Oil rose nearly $1 and moved closer to $117 a barrel today, extending gains of $3 in the previous session, as a larger-than-expected drawdown in stocks in the United States rekindled supply concerns.
However, a tight credit market in the US could limit a sharp rise in prices, analysts said.
US crude was up by 91 cents to $116.91 a barrel at 0219 GMT, after the country's crude stocks dropped 400,000 barrels, while gasoline inventories fell by 6.4 million barrels in the week to August 8th as refinery throughput decreased, the Energy Information Administration (EIA) said.
The fall in gasoline stocks was beyond analysts' expectations of a 2.1-million-barrel decline.
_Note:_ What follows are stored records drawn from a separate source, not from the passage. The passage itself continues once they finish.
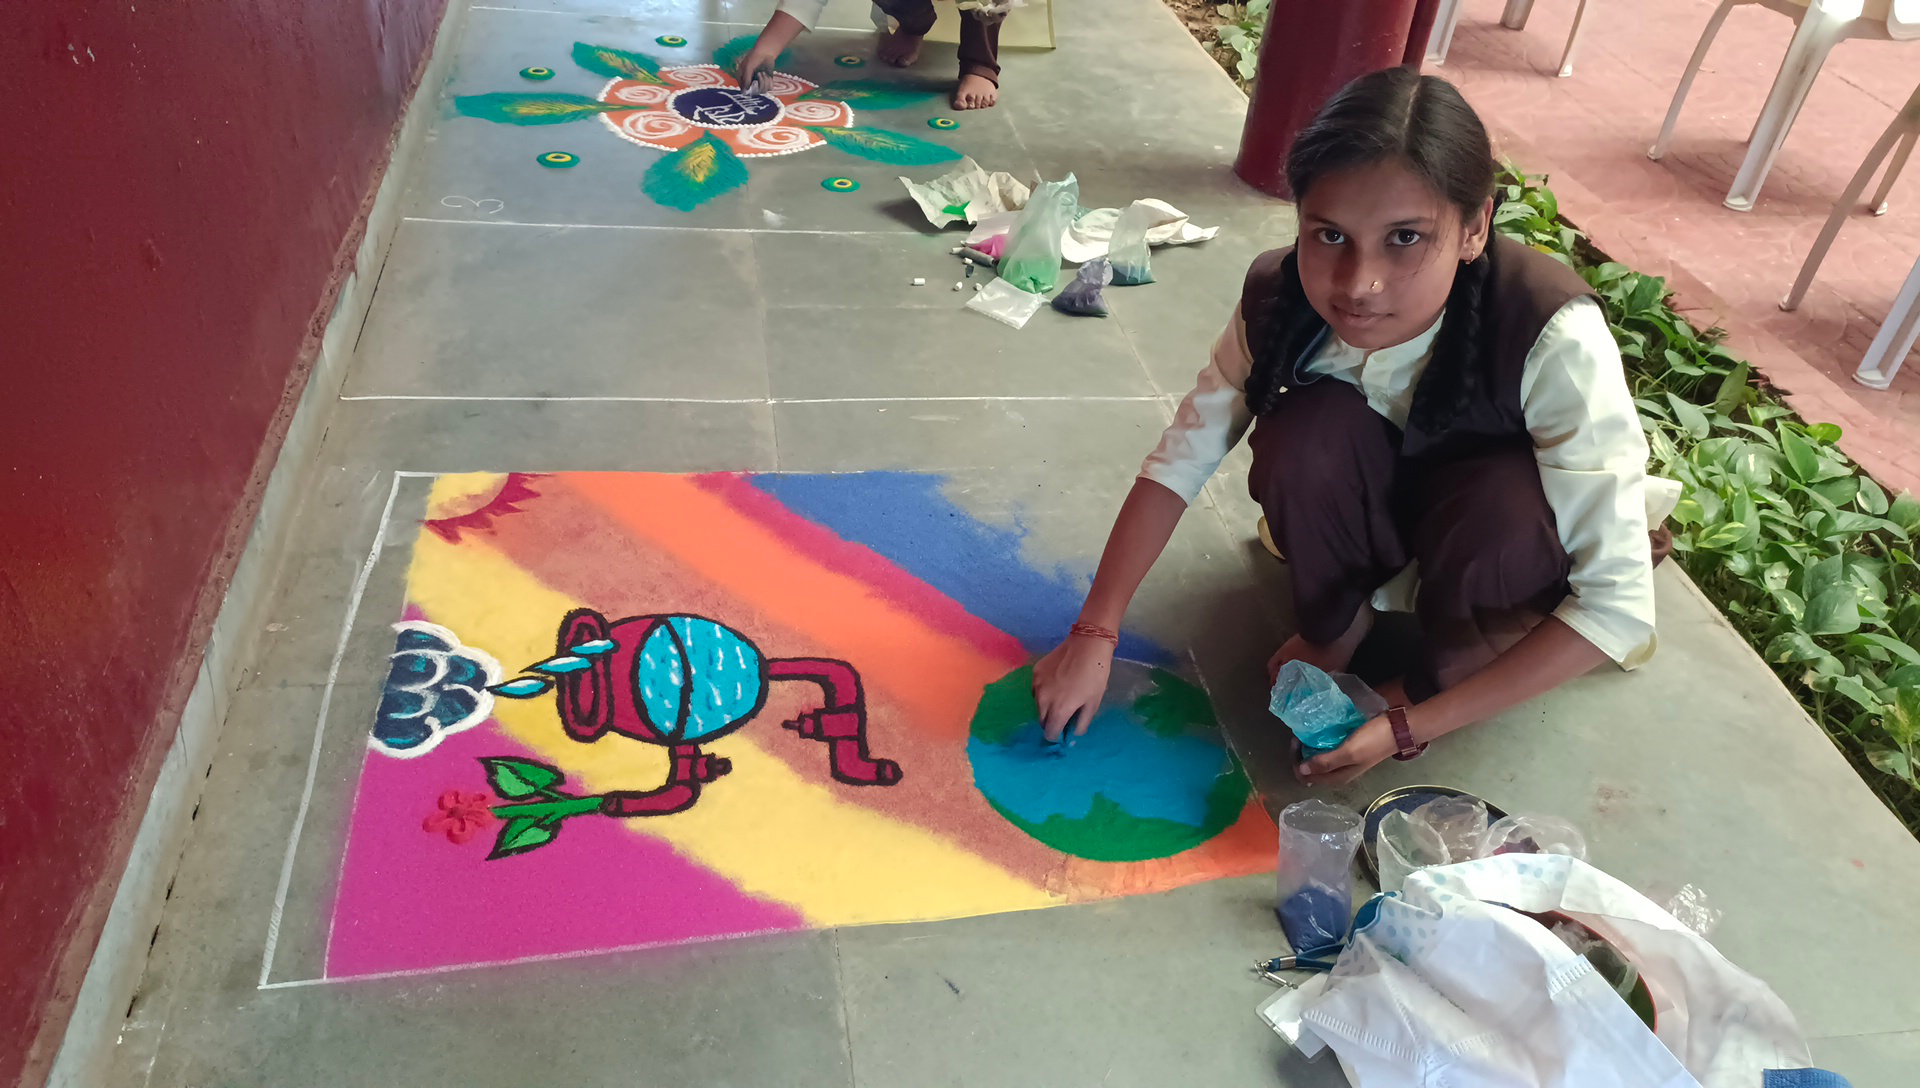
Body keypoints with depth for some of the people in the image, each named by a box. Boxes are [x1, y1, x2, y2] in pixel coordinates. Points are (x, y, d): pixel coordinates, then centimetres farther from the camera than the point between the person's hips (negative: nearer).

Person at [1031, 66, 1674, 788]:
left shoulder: (1553, 340, -36)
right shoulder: (1281, 299, -26)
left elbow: (1619, 602, -32)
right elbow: (1179, 463, -17)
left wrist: (1411, 724, -33)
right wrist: (1093, 637, -24)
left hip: (1512, 533, -2)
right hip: (1383, 512, 2)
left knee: (1499, 503, -36)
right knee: (1311, 426, -30)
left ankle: (1451, 662, -5)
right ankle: (1335, 623, -3)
Distillates stocks also unexpectedly decreased, and the drawdown came after companies shut US Gulf Coast facilities due to Tropical Storm Edouard.
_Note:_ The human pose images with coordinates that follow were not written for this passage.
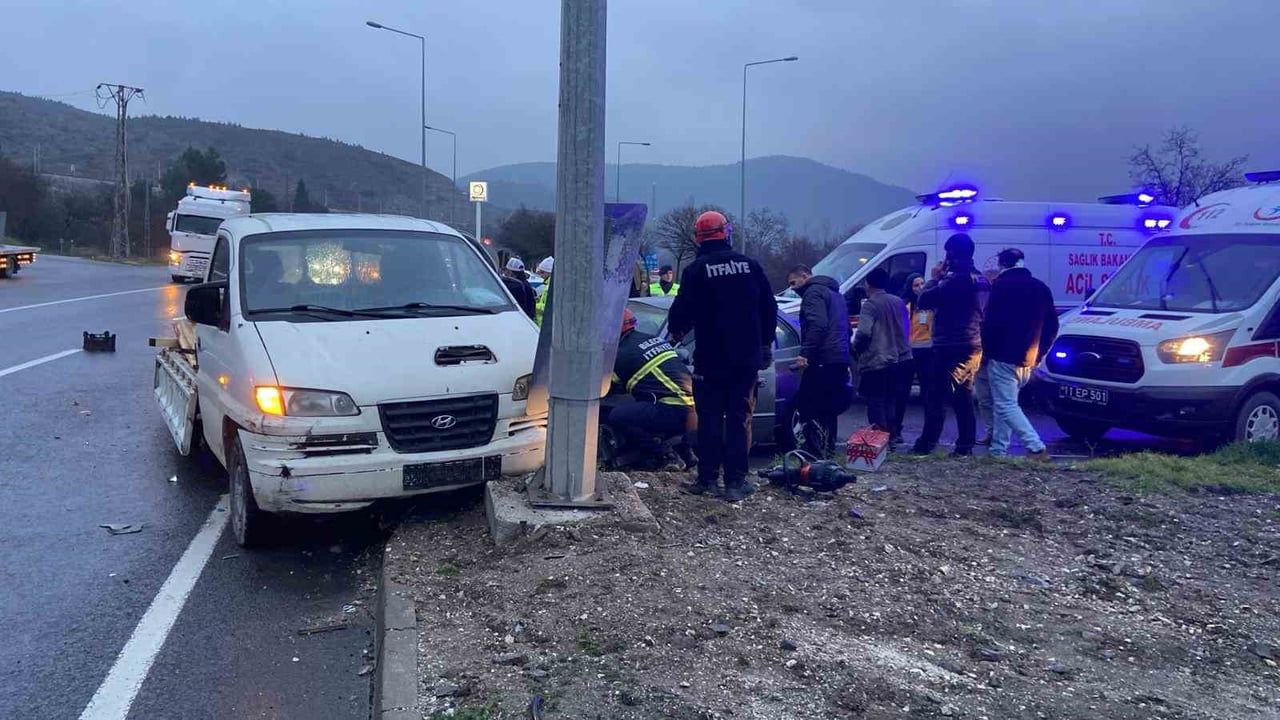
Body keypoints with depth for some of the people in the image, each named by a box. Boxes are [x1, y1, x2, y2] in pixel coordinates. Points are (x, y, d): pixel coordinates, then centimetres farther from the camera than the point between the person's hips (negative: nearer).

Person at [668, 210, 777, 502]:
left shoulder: (696, 270, -8)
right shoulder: (749, 265, 3)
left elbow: (682, 311, -6)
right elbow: (769, 308, 9)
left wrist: (676, 331, 17)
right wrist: (766, 345, 21)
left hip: (711, 360, -3)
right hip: (746, 358, 3)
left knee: (710, 419, 8)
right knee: (740, 419, 7)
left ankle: (707, 479, 11)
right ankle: (736, 482, 6)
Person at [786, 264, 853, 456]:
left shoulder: (813, 292, -5)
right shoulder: (833, 292, 26)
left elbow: (817, 325, -21)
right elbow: (844, 327, 31)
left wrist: (805, 353, -23)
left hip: (822, 360, -10)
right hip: (840, 359, 10)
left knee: (806, 404, -9)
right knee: (827, 406, 14)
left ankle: (815, 449, -13)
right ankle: (827, 448, 17)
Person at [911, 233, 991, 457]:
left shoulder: (954, 280, -18)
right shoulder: (982, 281, 13)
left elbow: (923, 301, -16)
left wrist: (935, 278, 0)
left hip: (952, 348, -9)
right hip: (973, 347, 9)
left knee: (937, 396, -4)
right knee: (963, 397, 13)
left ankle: (927, 444, -1)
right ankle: (965, 445, 15)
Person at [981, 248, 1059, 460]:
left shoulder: (1001, 285, -8)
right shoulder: (1041, 288, 13)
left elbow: (991, 322, -14)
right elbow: (1052, 326, 16)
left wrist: (986, 351, -3)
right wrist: (1038, 353, 19)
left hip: (1003, 357, -7)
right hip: (1028, 360, 7)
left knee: (1006, 406, -6)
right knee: (1006, 403, 17)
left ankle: (1037, 448, -17)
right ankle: (998, 450, 17)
The conflict between Russia and the US over Georgia also supported prices.
Georgia had accused Russia of breaking a cease-fire in their six-day-old conflict yesterday, and US president George W Bush demanded Moscow resolve a crisis that has strained relations with the United States.
Russia, on the other hand, accused the US of playing a dangerous game in the Caucasus by backing Georgia and denied Moscow was not doing enough to prevent looting.
However, oil is still far away from this year's peak at more than $147 a barrel it hit in mid-July, and analysts said it's unlikely the market could move anywhere close to that level soon.
"There are not that many factors that can drive prices higher," said Gerard Burg, a commodities analyst at National Australia Bank in Melbourne.
"The conflict in Georgia does not have that much impact. The pipeline was already offline," he added.
BP has already closed an oil pipeline and a natural gas pipeline running from its Caspian Sea fields through Georgia but said neither had been damaged.
A third BP pipeline that runs through Georgia, the Baku-Tblisi-Ceyhan oil pipeline, was shut last week following an explosion in Turkey.
Overall, consumer spending in the US is still weak amid tight credits issues, and high energy prices have forced consumers to drive less.
The US Transportation Department said today that Americans drove 12.2 billion miles, or 4.7 per cent, less in June compared with a year earlier. It was the eighth month in a row driving declined. Eyes are now on Opec, to see if it would cut back on oil supplies.
Iran's Opec governor Muhammad Ali Khatibi said on Tuesday that the organisation should trim its oil output if demand continues to fall in slowing industrialised economies.
Mr Khatibi said Iran is pumping around 4 million barrels per day of total capacity of around 4.3 million bpd. Iran's informal Opec target is 3.817 million bpd, although Khatibi said Tehran had never agreed with Opec's calculation of that target.
Iran believed it was entitled to produce around 100,000 bpd more than that target, Mr Khatibi said.
The US dollar rose yesterday for a ninth consecutive session against a basket of currencies, by 0.2 per cent to 76.278.